Hell's Kitchen will have a negative impact on the temples of gastronomy themselves. Eating in a triple Michelin-starred restaurant now feels a bit like watching the Kirov Ballet in the communist era: exquisite beauty with the uneasy suspicion that Maestro had the ballerina across his knee during rehearsal. These days the steer providing the fillet steak probably has a better life than the commis chef in Ramsay's kitchen. Who knows, maybe menus will soon feature statements to placate horrified viewers: "Our chickens are prepared without cruelty to people," or perhaps a Beef without Bollocking logo.

The risky nature of the restaurant trade is part of Ramsay's drive.
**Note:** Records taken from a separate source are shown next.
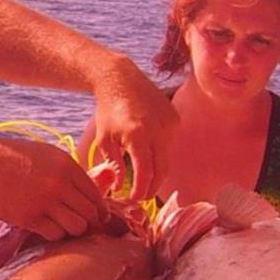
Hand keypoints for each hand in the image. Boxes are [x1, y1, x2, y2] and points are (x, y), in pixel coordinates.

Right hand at [0, 135, 106, 240]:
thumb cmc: (14, 158)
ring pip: (76, 227)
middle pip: (90, 214)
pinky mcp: (29, 217)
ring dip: (71, 229)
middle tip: (80, 223)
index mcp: (67, 166)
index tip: (97, 216)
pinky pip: (55, 234)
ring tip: (62, 224)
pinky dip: (54, 233)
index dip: (99, 209)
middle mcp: (59, 183)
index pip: (96, 195)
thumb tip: (93, 194)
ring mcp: (44, 201)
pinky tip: (46, 226)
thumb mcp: (48, 155)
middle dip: (89, 222)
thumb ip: (69, 173)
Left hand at [91, 58, 177, 200]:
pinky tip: (148, 153)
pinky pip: (170, 144)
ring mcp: (170, 123)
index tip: (134, 200)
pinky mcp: (175, 119)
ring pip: (167, 158)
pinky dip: (160, 153)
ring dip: (156, 170)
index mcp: (138, 135)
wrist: (121, 79)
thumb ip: (113, 165)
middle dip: (152, 187)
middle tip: (141, 196)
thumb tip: (121, 187)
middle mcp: (158, 129)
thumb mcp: (104, 140)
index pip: (145, 173)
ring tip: (143, 178)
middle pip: (161, 170)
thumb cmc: (108, 111)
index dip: (141, 191)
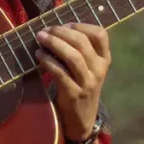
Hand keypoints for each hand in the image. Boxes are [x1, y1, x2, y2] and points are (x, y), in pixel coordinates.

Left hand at [34, 23, 110, 141]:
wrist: (81, 119)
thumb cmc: (80, 85)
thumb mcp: (87, 68)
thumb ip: (79, 49)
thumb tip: (55, 28)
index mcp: (104, 59)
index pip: (101, 34)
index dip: (81, 25)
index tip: (65, 24)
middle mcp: (99, 69)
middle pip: (82, 43)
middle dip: (61, 32)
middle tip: (45, 30)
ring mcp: (88, 83)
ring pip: (73, 56)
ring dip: (54, 44)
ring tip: (40, 38)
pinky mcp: (74, 94)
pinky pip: (60, 73)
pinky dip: (48, 61)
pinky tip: (38, 56)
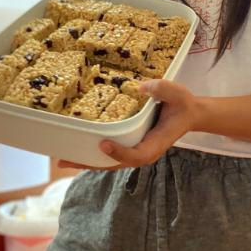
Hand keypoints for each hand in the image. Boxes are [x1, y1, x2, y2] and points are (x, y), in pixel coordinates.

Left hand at [58, 80, 200, 170]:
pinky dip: (93, 153)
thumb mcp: (179, 94)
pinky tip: (76, 148)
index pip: (137, 155)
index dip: (120, 153)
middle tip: (65, 160)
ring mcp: (136, 149)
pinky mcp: (130, 144)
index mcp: (155, 144)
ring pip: (109, 162)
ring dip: (87, 161)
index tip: (103, 144)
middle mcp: (143, 151)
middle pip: (115, 164)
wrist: (188, 114)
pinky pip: (110, 153)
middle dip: (91, 163)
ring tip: (62, 159)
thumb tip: (142, 86)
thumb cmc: (183, 105)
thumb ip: (163, 89)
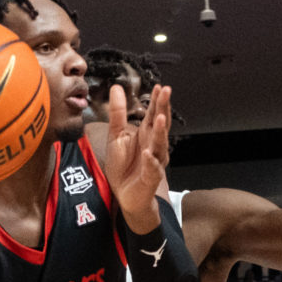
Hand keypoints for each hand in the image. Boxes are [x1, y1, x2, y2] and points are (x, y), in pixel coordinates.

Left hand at [104, 83, 171, 233]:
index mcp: (146, 133)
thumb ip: (118, 113)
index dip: (156, 100)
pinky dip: (151, 161)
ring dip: (160, 132)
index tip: (159, 86)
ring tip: (159, 117)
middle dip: (163, 108)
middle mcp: (154, 145)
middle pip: (160, 124)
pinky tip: (148, 153)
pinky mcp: (151, 177)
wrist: (125, 194)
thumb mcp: (116, 135)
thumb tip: (116, 87)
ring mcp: (155, 161)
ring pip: (160, 144)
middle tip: (166, 92)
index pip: (152, 113)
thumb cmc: (123, 165)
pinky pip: (152, 168)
He can be seen whizzing around London in his new £110,000 Bentley Continental checking each restaurant - one supposes happily berating women drivers while venting ire on traffic wardens and taxi drivers. He is balancing a lot of plates. It's high-stress management in a competitive business. "He feels he has to grasp his business with both hands, trading on his name as hard as he can while he's flavour of the month," says Philip Beresford, author of the Sunday Times Rich List. Ramsay does not operate one long-standing company with a visible track record but several different ones that do not reveal profit and loss accounts. "His wealth is estimated on the brand value of his name; there do not seem to be huge assets to fall back on," says Beresford. Ramsay himself recently fell victim to the precariousness of the trade, closing his Glasgow restaurant Amaryllis shortly before his Channel 4 troubleshooting series, Gordon Ramsay's Kitchen Nightmares, was shown.

Dominating primetime will go a long way to keeping his remaining restaurants busy, but TV is a ruthless mistress. Once it has created a personality, the star is stuck with it. Ramsay wants it both ways, arguing that he is not the raging monster he appears on the box. Reacting to criticism that he humiliated a chef on Kitchen Nightmares, he argues that the guy would have made a "fucking twat" of himself unassisted, and that he [Ramsay] was frustrated and depressed.

He may have to go the way of Jamie Oliver whose cheeky chappie persona became so irritating to viewers that he was forced to reinvent himself as a philanthropist. The new incarnation has been successful, and Ramsay, feeling misunderstood, may go in for a similar makeover one day. Will we see an all-girls kitchen with Ramsay as the kitchen porter, perhaps recruiting traffic wardens to work front of house? Or maybe a stint as a midwife? No. A glimpse instead of this clearly sensitive individual's inner child would be a welcome change. Much better than another helping of spleen.